Öte yandan Adalet Bakanı Bekir Bozdağ’ın iki hafta önce terör örgütü FETÖ elebaşının Türkiye’ye iadesi konusunda yaptığı yeni çağrı ve başvurulardan herhangi olumlu bir yanıt yok.
Yani bu Stratejik Mekanizma döneminin başlatılması ve F-16 satışına yeşil ışık yakılması, ABD’nin Türkiye’ye yönelik hasmane yaklaşımlarından vazgeçtiği anlamına gelmiyor.
Aksine ABD’nin, bu olumlu gibi görünen adımları atmasına sebep olan konularla ilgili olarak Biden yönetiminin Türkiye ile üst düzey temas kurmaktan imtina eden yaklaşımı da, söz konusu hasmane yaklaşımı sürdüreceklerini gösteriyor.
Dikkat edilecek olursa Rusya-Ukrayna savaşının başlamasından bu yana Cumhurbaşkanı Erdoğan ile birçok ülke lideri arasında sayısız telefon görüşmeleri yapıldı.
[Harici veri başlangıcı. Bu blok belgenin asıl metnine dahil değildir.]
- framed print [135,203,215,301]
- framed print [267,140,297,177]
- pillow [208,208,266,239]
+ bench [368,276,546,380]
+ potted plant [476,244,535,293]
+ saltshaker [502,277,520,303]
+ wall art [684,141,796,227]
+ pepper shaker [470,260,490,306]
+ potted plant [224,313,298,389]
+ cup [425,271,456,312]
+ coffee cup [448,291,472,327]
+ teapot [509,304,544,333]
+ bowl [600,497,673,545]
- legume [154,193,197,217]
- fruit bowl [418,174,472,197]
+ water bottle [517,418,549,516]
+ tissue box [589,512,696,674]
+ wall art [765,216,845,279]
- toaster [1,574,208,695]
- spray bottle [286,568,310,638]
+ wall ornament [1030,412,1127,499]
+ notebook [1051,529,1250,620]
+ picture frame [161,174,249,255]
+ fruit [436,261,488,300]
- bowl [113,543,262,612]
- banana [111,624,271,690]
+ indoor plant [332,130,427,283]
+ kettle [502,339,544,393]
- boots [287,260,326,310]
Çok sayıda devlet ve hükümet başkanı Türkiye’ye geldi, gitti.
Buna karşın ABD Başkanı Biden sadece bir kez, Cumhurbaşkanı Erdoğan’ı aradı.
O da, tüm dünyanın gözünün çevrili olduğu Antalya’daki Rusya ve Ukrayna dışişleri bakanlarının görüşmesi sonrasında.
Aynı Biden, Brüksel’deki NATO zirvesinde de Erdoğan ile ikili görüşmeden kaçındı.
Tüm bunların bir tek sebebi var.
Türkiye’deki en muhalif kesimler bile, Ukrayna ile ilgili duruşun, Türkiye’ye yönelik bu ziyaretlerin iktidara ciddi şekilde artı puan olarak yansıdığını dile getiriyor.
Biden yönetimi de aynısını düşünüyor olmalı ki, bu konuda hükümete artı puan sağlayacak yaklaşımlardan kaçınıyorlar.
Çünkü Biden, ABD başkanı seçilmeden önce ilan ettiği, “muhalefeti destekleyerek Erdoğan’ı devirme” taahhüdünün arkasında duruyor.
Yani ABD, Türkiye’nin içişlerine karışmaya çabalarından vazgeçmedi, geçmiyor.
Nereye kadar?
Muhtemelen 2023 seçimlerine kadar.
Bu seçimlerde de bir kez daha hayal kırıklığına uğradıklarında artık son demlerine yaklaşan Biden, iki ayda bir Türkiye’yi ziyaret etmese bile, muhtemelen Beyaz Saray, sık sık Beştepe’nin telefonunu çalacaktır.
İşte o zaman, ABD ile Türkiye arasındaki ilişkilerde bugünlerdekine benzer olumlu adımların yeni bir sürecin başlamasına işaret olarak değerlendirilmesi mümkün olabilecektir diye düşünüyorum.